Многое позволит со временем рост технических возможностей и ослабление давления на кинопроизводство. Этого вам еще никто не показывал… Оторванных рук, оторванных ног, оторванных голов. Настоящего воздушного боя с летящими в зрителя пулеметными трассами. Настоящего наезда танком на раненого солдата. Настоящего взрыва эсминца – полкинозала пойдет ходуном. Настоящего удара штыком – так, чтобы всё наружу. Но ведь настанет день, когда покажут всё. И что тогда?
Этим мыслям я предавался, сидя в «Хейнкеле-111», поднявшемся с аэродрома в Сарабузе тринадцатого июня сорок второго года. Пилот и штурман двухмоторного бомбардировщика были знакомы Груберу по польской кампании, и зондерфюреру не составило труда упросить их взять меня на воздушную прогулку над Севастополем. Авианачальство не возражало. Итальянский корреспондент, собравшийся писать о немецких летчиках, вызывал сугубо положительные эмоции. «Мы бы еще подумали раньше, когда существовала опасность встречи с русскими истребителями, но теперь она сделалась практически нулевой – они буквально разрываются между необходимостью прикрывать свои войска и отбиваться от наших «Мессершмиттов».

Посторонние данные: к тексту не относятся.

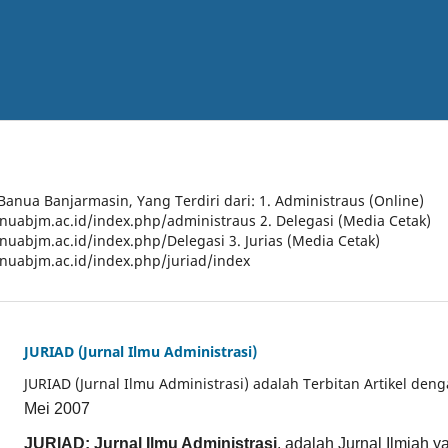
 Banua Banjarmasin, Yang Terdiri dari: 1. Administraus (Online)
anuabjm.ac.id/index.php/administraus 2. Delegasi (Media Cetak)
anuabjm.ac.id/index.php/Delegasi 3. Jurias (Media Cetak)
anuabjm.ac.id/index.php/juriad/index
JURIAD (Jurnal Ilmu Administrasi)
JURIAD (Jurnal Ilmu Administrasi) adalah Terbitan Artikel den
Mei 2007
JURIAD: Jurnal Ilmu Administrasi
, adalah Jurnal Ilmiah 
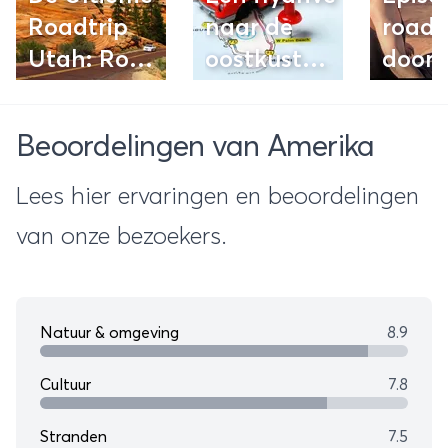
Roadtrip
naar de
roadt
Utah: Route
oostkust
door 
& Tips
van
USA: 
Amerika:
video
Beoordelingen van Amerika
Awesome!
Lees hier ervaringen en beoordelingen
van onze bezoekers.
Natuur & omgeving
8.9
Cultuur
7.8
Stranden
7.5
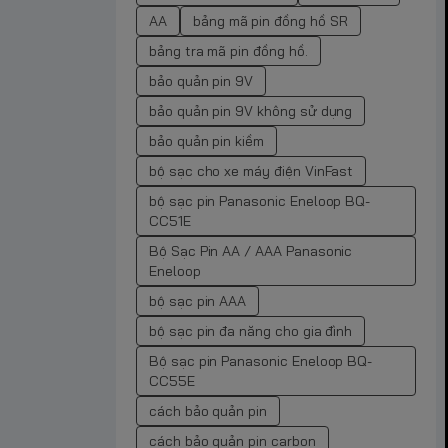
AA
bảng mã pin đồng hồ SR
bảng tra mã pin đồng hồ.
bảo quản pin 9V
bảo quản pin 9V không sử dụng
bảo quản pin kiềm
bộ sạc cho xe máy điện VinFast
bộ sạc pin Panasonic Eneloop BQ-
CC51E
Bộ Sạc Pin AA / AAA Panasonic
Eneloop
bộ sạc pin AAA
bộ sạc pin đa năng cho gia đình
Bộ sạc pin Panasonic Eneloop BQ-
CC55E
cách bảo quản pin
cách bảo quản pin carbon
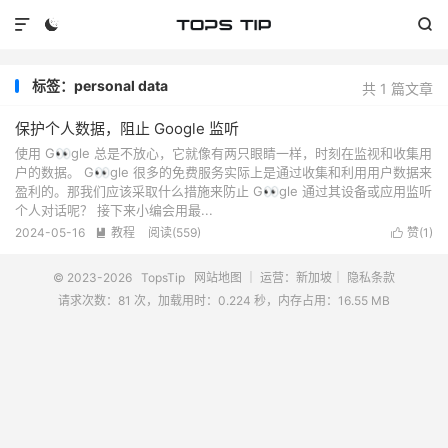



标签：personal data
共 1 篇文章
保护个人数据，阻止 Google 监听
使用 G👀gle 总是不放心，它就像有两只眼睛一样，时刻在监视和收集用
户的数据。 G👀gle 很多的免费服务实际上是通过收集和利用用户数据来
盈利的。那我们应该采取什么措施来防止 G👀gle 通过其设备或应用监听
个人对话呢？ 接下来小编会用最...
2024-05-16
教程
阅读(
559
)
赞(
1
)


© 2023-2026
TopsTip
网站地图
｜ 运营：新加坡｜
隐私条款
请求次数：81 次，加载用时：0.224 秒，内存占用：16.55 MB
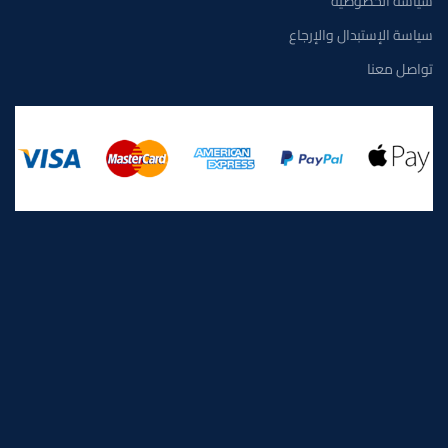
سياسة الخصوصية
سياسة الإستبدال والإرجاع
تواصل معنا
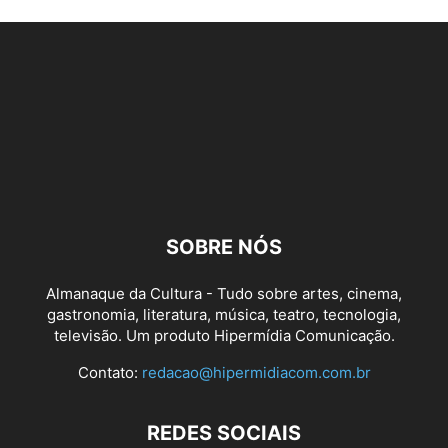
SOBRE NÓS
Almanaque da Cultura - Tudo sobre artes, cinema,
gastronomia, literatura, música, teatro, tecnologia,
televisão. Um produto Hipermídia Comunicação.
Contato:
redacao@hipermidiacom.com.br
REDES SOCIAIS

То, что я видел сейчас, смотрелось бы совсем неплохо в кинозале – особенно в цвете. Сначала разбег по зеленой, но уже начинавшей желтеть траве, взлет, и спустя пару минут – восхитительная панорама Крыма. Степь, лесистые предгорья, узенькая ленточка Салгира. И море, тускло серебрящееся вдали, по правую руку – я замечал его, когда машина кренилась на правое крыло.